By Oumie Bojang
In a bid to improve the health care infrastructure in the country, Trust Bank Limited Tuesday donated medical equipment to worth over 250,000 dalasis to the Edward Francis Small Teaching Hospital (EFSTH) in Banjul.
The Gambian owned bank donated items such as heparine injections and erythropoietin tablets for patients with end-stage renal disease
Njilan Senghore, the managing director of TBL, gave a genesis of the bank’s relationship with the EFSTH, saying it dates to when the bank first identified a neglected TB referral treatment centre. The bank took up the challenge to refurbish the treatment centre, Ms Senghore added.
On the donation, Mr Senghore said it is for the hospital’s dialysis unit: “Our intervention in this department came about when in 2016 a beloved member of our staff was diagnosed with chronic renal failure. We witnessed first-hand the devastating effects the diagnosis brought onto him, his family and all of us at the bank. Unfortunately, we lost him in 2019.”
She said the donation was in the memory of that colleague: “I’m sure we all know that the kidney plays an important role in human body and is essential for normal functioning of the human system,” she remarked.

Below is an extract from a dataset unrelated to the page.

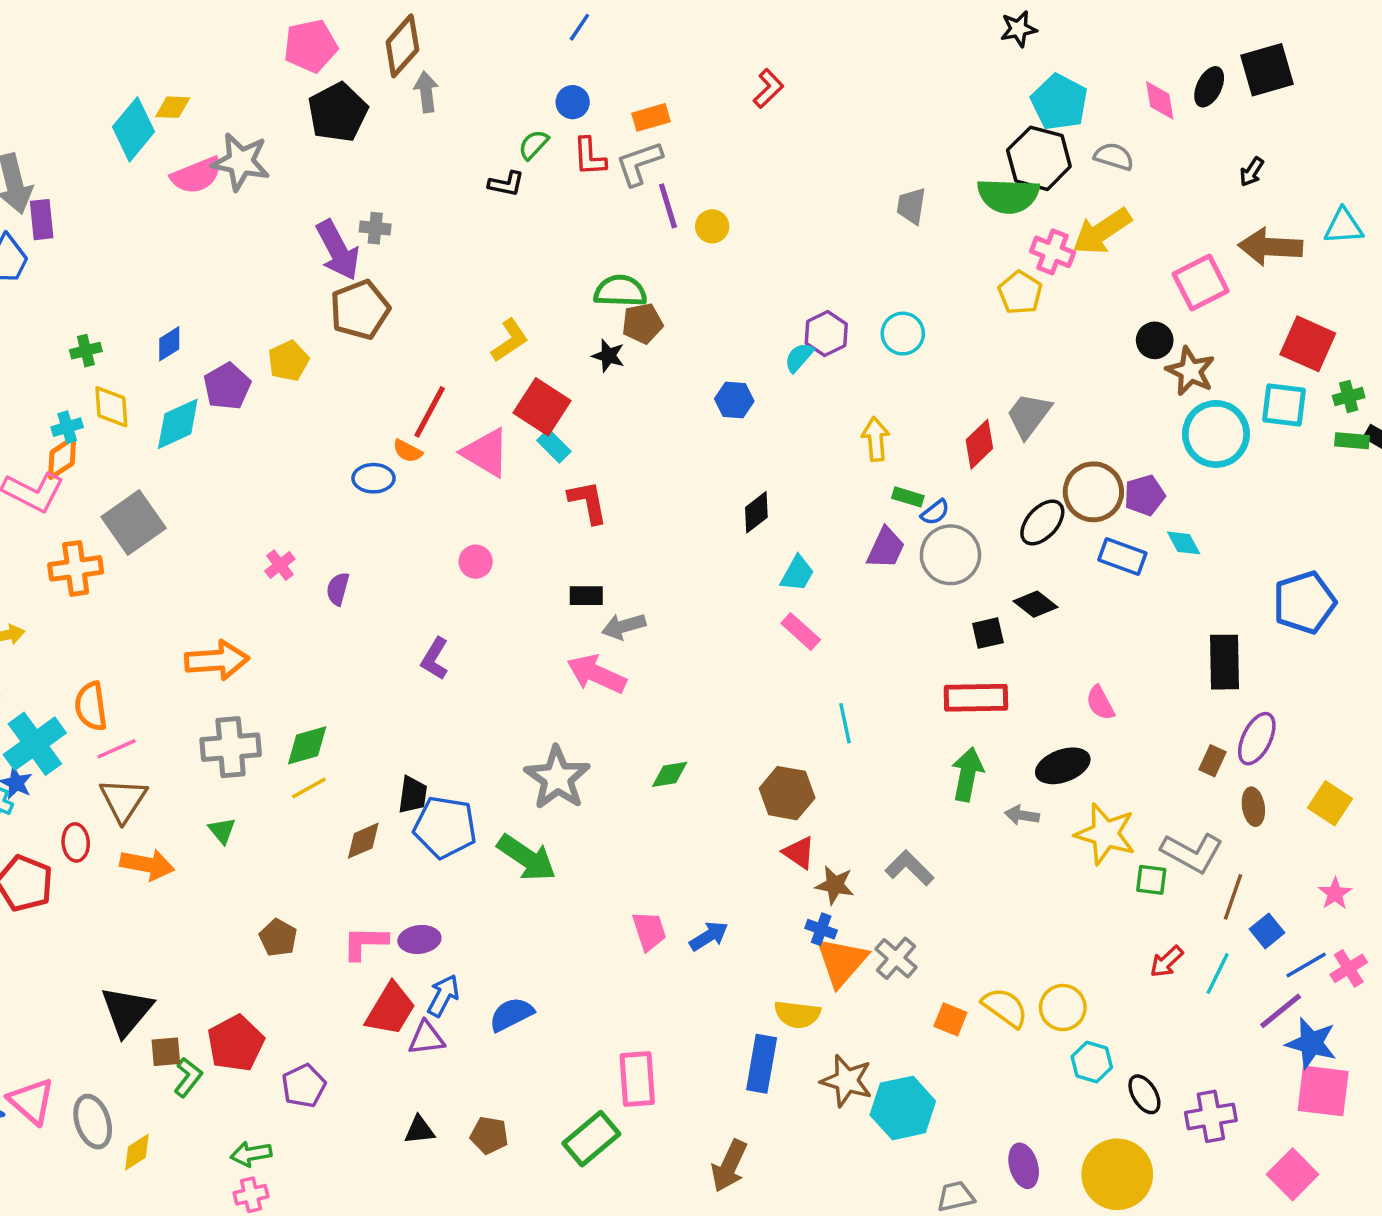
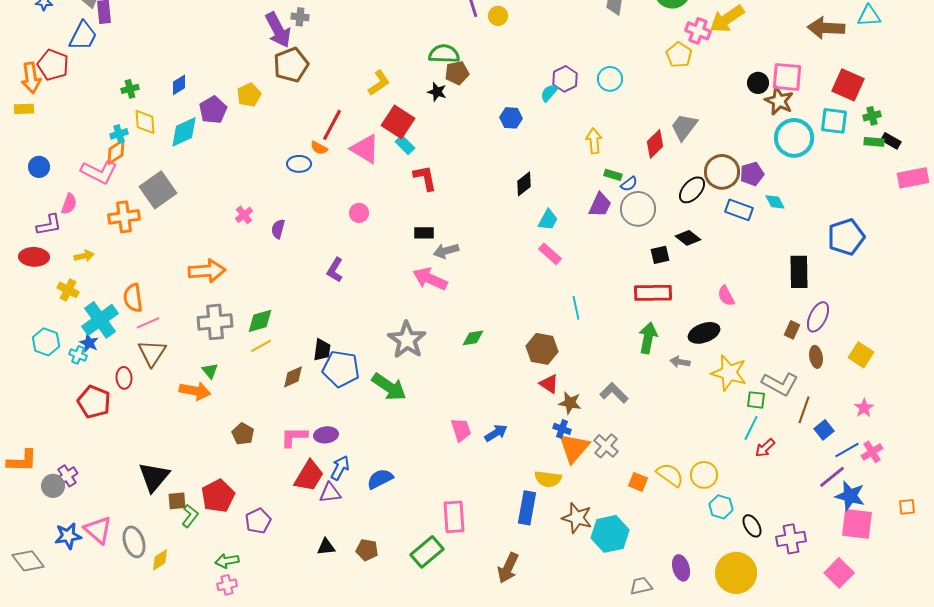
pink square: (1201, 283) -> (787, 77), moved, turned 32
orange arrow: (147, 865) -> (195, 391), moved
cyan line: (1218, 973) -> (751, 428), moved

Ms Senghore went on to highlight that The Gambia is plague by limited resources for the management of end-stage renal disease. “Trust Bank is clearly a profit-making business, however, we understand that our economic activities must ultimately serve the interests of our society, in tangible and meaningful ways.
Over the past weeks we have donated a total of D1M to the health sector to demonstrate our commitment to saving the lives of Gambians by equipping our hospitals.”
Nephrologist, Dr Lamin S Sima, expressed delight in receiving the medicaments for his unit.
He said the erythropoietin “helps in blood transfusion while the heparine helps to prevent blood clot”.
Dr Emmanuel Effa, consultant physician and kidney disease specialist, reiterated the significance of the donated items.
“We have about 100 patients on chronic dialysis at the (EFSTH), plus those that come in with acute kidney failure.
They require special heparine for their dialysis and those on chronic dialysis require erythropoietin to keep their blood at optimal level for good quality of life while they come for treatment,” he said.
Professor Ousman Nyan, the CMD of the hospital, appealed for support for the other units of the main referral hospital.
Mamima Sambou, head nurse, was among the speakers.